A leitura de certos autores norte-americanos foi decisiva para mim. O que Philip Roth e Don DeLillo fizeram com a História dos EUA – e sua relação com a pequena história, a história dos indivíduos – me deu lições importantíssimas sobre o tipo de romance que queria escrever. Bellow me ensinou a dar corpo narrativo às ideias, a pensar na ficção, a olhar com atenção ao mundo e ouvir a música de seus detalhes. Há muitos outros escritores norte-americanos aos quais me aproximei em busca de respostas, com uma devoção quase religiosa.

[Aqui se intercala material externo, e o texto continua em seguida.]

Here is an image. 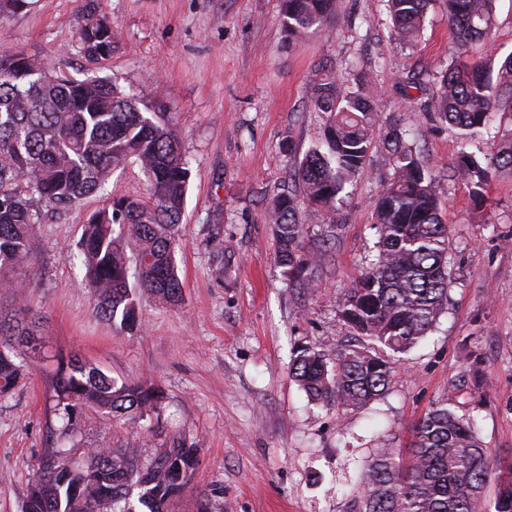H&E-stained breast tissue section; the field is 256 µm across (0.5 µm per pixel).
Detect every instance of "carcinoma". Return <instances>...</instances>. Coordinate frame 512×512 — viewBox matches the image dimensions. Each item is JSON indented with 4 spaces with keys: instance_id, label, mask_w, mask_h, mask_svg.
<instances>
[{
    "instance_id": "cac0c4a2",
    "label": "carcinoma",
    "mask_w": 512,
    "mask_h": 512,
    "mask_svg": "<svg viewBox=\"0 0 512 512\" xmlns=\"http://www.w3.org/2000/svg\"><path fill=\"white\" fill-rule=\"evenodd\" d=\"M393 32L413 44L430 0H386ZM454 33L448 68L437 77L428 108L464 138L479 135L496 112H512V55L499 67L469 55L488 37L495 0H445ZM288 39L324 30L335 0H282ZM99 0H81L77 49L105 68L116 48L112 24ZM308 101L329 114L324 139L288 171L294 189L273 199L270 220L278 263L294 281L311 285L300 255V209L332 206L367 166L380 104L316 83ZM395 154L392 177L373 204L378 254L368 271L339 297L337 308L360 344L336 350L296 351L292 378L309 398L326 406L362 407L390 389L394 369L448 309L452 269L451 228L440 217L442 187L399 135L384 142ZM137 165L146 196L120 197L94 211L83 225L79 258L94 297L96 316L122 333L138 330L137 294L165 304L182 297L175 247L191 179V160L172 122L139 107L108 76L75 79L62 60L46 62L23 52L0 56V287L29 262L36 226L58 221L92 195L105 191L112 170ZM454 174L484 199L489 170L512 174V135L495 141L479 159L460 153ZM132 254H127V248ZM15 336H32L0 318V393L28 375L14 352ZM161 390L151 383L119 381L100 368L71 360L54 386L56 442L37 460L23 512H170L199 465V449L172 439L151 461L134 448H86L83 416L155 412ZM494 474L488 449L471 417L445 404L412 426L406 451L385 448L360 476L354 512H512V463L488 506L482 494Z\"/></svg>"
}]
</instances>
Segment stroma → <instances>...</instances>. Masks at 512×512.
<instances>
[{
    "mask_svg": "<svg viewBox=\"0 0 512 512\" xmlns=\"http://www.w3.org/2000/svg\"><path fill=\"white\" fill-rule=\"evenodd\" d=\"M119 34L105 72L142 104L166 113L192 162L175 257L183 301L140 296L141 328L119 333L97 318L71 259L88 215L106 196L140 197L138 167H117L106 195L93 196L55 224L41 225L28 266L0 290V309L27 303L39 316V350L21 387L0 395V512H21L37 458L56 427L53 382L60 359L76 357L119 380L151 382L159 410L115 419L88 413L83 440L135 444L150 460L170 437L199 450V466L172 508L196 512L208 492L215 512H351L349 490L384 448H405L411 426L439 404L476 421L492 458L512 463V175L493 174L482 207L453 176L460 149L476 156L484 139L462 145L455 128L426 111L429 88L448 66L453 31L443 0H431L418 42L400 43L384 0H336L330 30L288 42L281 0H99ZM78 0H31L0 17V54L77 53ZM472 56L512 54V0H497L490 43ZM381 95L376 140L404 133L444 190L452 230L453 283L446 313L396 365L389 392L363 409L308 398L292 380L298 346L353 344L336 300L377 254L372 203L393 172L374 150L332 211L307 219L301 251L312 287L290 281L277 261L271 202L288 170L322 135L327 115L307 96L322 80ZM412 80L411 102L399 83ZM484 370L473 373V359Z\"/></svg>",
    "mask_w": 512,
    "mask_h": 512,
    "instance_id": "stroma-1",
    "label": "stroma"
}]
</instances>
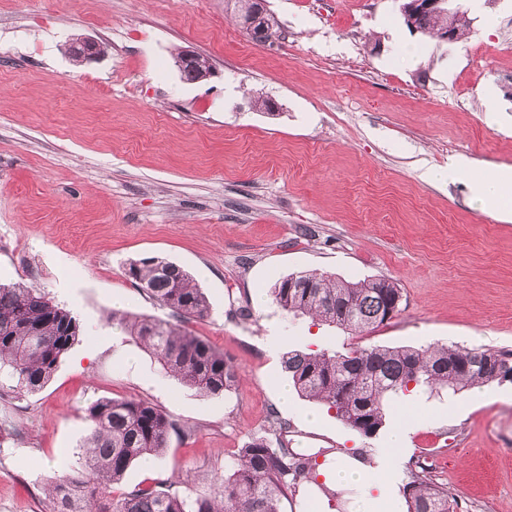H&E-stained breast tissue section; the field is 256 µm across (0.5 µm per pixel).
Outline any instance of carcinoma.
I'll list each match as a JSON object with an SVG mask.
<instances>
[{
    "instance_id": "1",
    "label": "carcinoma",
    "mask_w": 512,
    "mask_h": 512,
    "mask_svg": "<svg viewBox=\"0 0 512 512\" xmlns=\"http://www.w3.org/2000/svg\"><path fill=\"white\" fill-rule=\"evenodd\" d=\"M403 20L411 30L430 37L448 27V15L441 13H411ZM277 30V21L265 10L251 37L268 40ZM128 275L153 301L171 311L166 320L120 319L129 335L157 357L165 373L201 393L220 396L231 391L238 379L235 367L188 328L208 312L206 297L189 274L174 263L151 259L130 263ZM296 280L310 287L290 288L285 277L271 288L283 311L316 317L351 334L386 322L388 307L402 300L401 289L385 278L354 282L311 271L297 274ZM346 302L354 306V315L343 314ZM80 332L77 319L39 289L24 282L0 285V366L8 368L17 391L42 389ZM448 359L455 363L449 375L437 369ZM505 362L512 365V356L457 345L424 350L373 346L345 353L293 351L286 356L284 369L299 395L324 402L344 426L371 438L386 426V404L392 398L412 387L459 394L490 385L498 381L496 366ZM86 417L82 461L47 485L51 512H280L281 497L298 492L311 480L310 455L283 443L272 448L266 439L256 438L241 449L236 468L210 498H188L161 481L109 496L106 489L119 483L132 463L164 452L176 423L149 402L122 398L92 403ZM407 478L403 494L408 512L459 509L448 488L428 476L426 465L415 463Z\"/></svg>"
}]
</instances>
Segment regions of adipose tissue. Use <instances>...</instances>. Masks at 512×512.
<instances>
[{"instance_id":"adipose-tissue-1","label":"adipose tissue","mask_w":512,"mask_h":512,"mask_svg":"<svg viewBox=\"0 0 512 512\" xmlns=\"http://www.w3.org/2000/svg\"><path fill=\"white\" fill-rule=\"evenodd\" d=\"M471 189L487 213L505 210L512 202V169L476 179ZM404 441L402 428H395L387 446L371 458L361 461L348 457L325 463L317 475L325 484L355 489L352 512H401L397 488L402 471L398 459L405 449Z\"/></svg>"}]
</instances>
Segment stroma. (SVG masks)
<instances>
[{"label":"stroma","mask_w":512,"mask_h":512,"mask_svg":"<svg viewBox=\"0 0 512 512\" xmlns=\"http://www.w3.org/2000/svg\"><path fill=\"white\" fill-rule=\"evenodd\" d=\"M461 4L470 26L446 43L410 31L399 0H267L280 31L258 42L224 0H0V283L40 289L83 328L42 390L0 374V512H50L45 484L76 467L101 398L149 401L181 428L114 493L161 480L210 497L241 448L275 443V417L319 463L385 446L388 431L362 438L327 405L281 404L288 352L512 353V220L469 191L512 167V0ZM79 37L103 54L74 62ZM185 51L212 75L184 80ZM452 158L463 177L429 179ZM144 258L202 289L191 329L236 368L231 392L165 374L113 323L169 316L127 275ZM306 271L390 279L400 310L361 336L288 316L271 288ZM416 400L433 417H414L411 458L459 512H512V384Z\"/></svg>","instance_id":"35a3bbf8"}]
</instances>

Penso nos mais evidentes, como Fitzgerald, Hemingway, Faulkner, mas também em outros menos evidentes, como Updike e Doctorow. Sim, é uma literatura que me ensinou muito, e eu tratei de aprender com ela.

Você tem vínculos claros com escritores clássicos como Conrad. Como é sua relação com autores latinos e espanhóis?

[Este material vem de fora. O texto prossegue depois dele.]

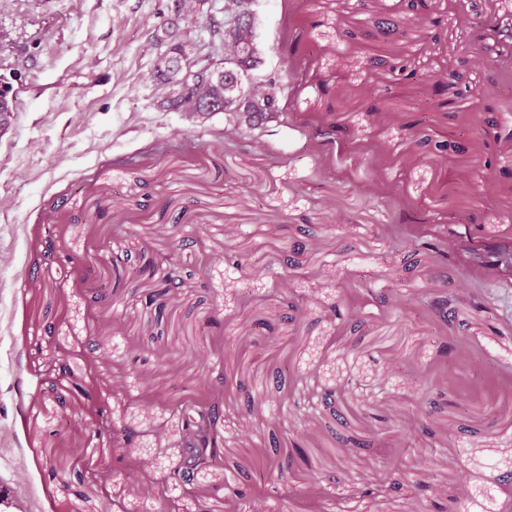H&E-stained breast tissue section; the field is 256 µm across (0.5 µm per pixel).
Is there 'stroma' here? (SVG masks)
<instances>
[{
    "instance_id": "1",
    "label": "stroma",
    "mask_w": 512,
    "mask_h": 512,
    "mask_svg": "<svg viewBox=\"0 0 512 512\" xmlns=\"http://www.w3.org/2000/svg\"><path fill=\"white\" fill-rule=\"evenodd\" d=\"M396 2L256 0L262 74L293 67L280 46L295 26L308 24L310 46L306 86L285 96L288 124L269 123L261 152L215 149L223 113L166 110L170 88L151 78L172 40L211 39L224 0L179 22L171 0L0 5V81L15 96L0 130V512H145L147 490L166 512H253L257 498L281 512H436L451 498L499 512L512 278L490 282L471 253L512 238V139L481 131L465 95L495 69L456 0H435L426 28L379 39L374 22L399 16ZM441 71L461 73L455 92L433 91ZM378 95L389 111L371 113ZM331 102L343 134L326 150L309 124ZM414 116L451 149L430 158L401 128ZM404 212L455 245L406 257L390 230ZM231 242L249 258L241 278L221 260ZM173 262L179 286L156 297ZM279 272L283 300L271 296ZM481 292L490 310L471 306ZM442 294L446 322L424 308ZM347 298L367 320L356 331L332 312ZM215 314L223 332L204 327ZM242 365L248 390L220 405L223 468L173 487L182 404ZM286 366L297 375L281 387ZM425 375L440 403L430 414ZM116 425L135 431L124 473L112 468ZM278 441L310 462L272 487L254 472ZM242 470L249 496H213Z\"/></svg>"
}]
</instances>
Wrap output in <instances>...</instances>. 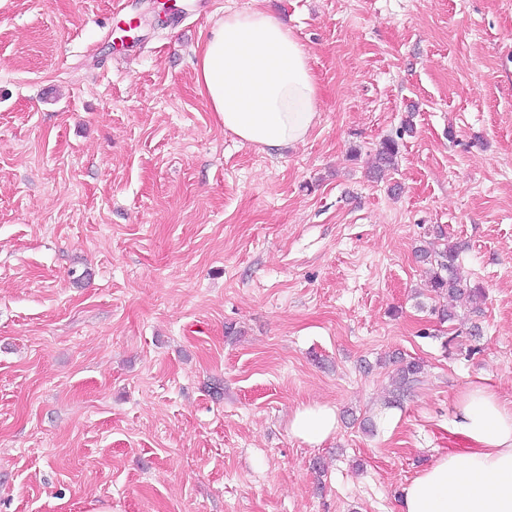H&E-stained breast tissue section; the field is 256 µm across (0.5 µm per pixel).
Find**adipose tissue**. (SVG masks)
I'll return each mask as SVG.
<instances>
[{"instance_id":"obj_1","label":"adipose tissue","mask_w":512,"mask_h":512,"mask_svg":"<svg viewBox=\"0 0 512 512\" xmlns=\"http://www.w3.org/2000/svg\"><path fill=\"white\" fill-rule=\"evenodd\" d=\"M196 84L211 112L242 143L278 151L305 141L320 91L293 33L263 10L226 14L201 46ZM338 427L334 407L296 409L291 431L317 446ZM455 427L472 446L435 458L401 488L400 512H512V403L485 383L455 401Z\"/></svg>"}]
</instances>
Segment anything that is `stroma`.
<instances>
[{"instance_id": "obj_1", "label": "stroma", "mask_w": 512, "mask_h": 512, "mask_svg": "<svg viewBox=\"0 0 512 512\" xmlns=\"http://www.w3.org/2000/svg\"><path fill=\"white\" fill-rule=\"evenodd\" d=\"M175 2L0 0V512H400L469 448V382L512 402V0ZM255 8L320 87L278 153L195 83ZM430 242L480 312L429 291ZM395 352L425 370L390 409ZM290 426L302 442L310 446L320 445L337 430L336 409L319 402L302 405L294 412Z\"/></svg>"}]
</instances>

Nós, escritores, formamos famílias genéticas, ou, para dizer de outro modo, grupos de afinidades eletivas. Javier Cercas na Espanha e Alan Pauls na Argentina são dois autores com os quais compartilho a mesma ideia do que a ficção pode fazer, por que vale a pena praticá-la, dos lugares a que nos pode conduzir. São autores de romances que leio e admiro e, além de tudo, grandes leitores. Em seus livros, os acontecimentos do mundo exterior são observados com tanto interesse como um ponto ou uma vírgula ou a localização de algo esdrúxulo numa frase. São autores cuja ética literária compartilho.

O Ruído das Coisas ao Cair tem uma densidade alegórica: mostra como cai um país dominado pela droga. Como você vê o futuro da Colômbia?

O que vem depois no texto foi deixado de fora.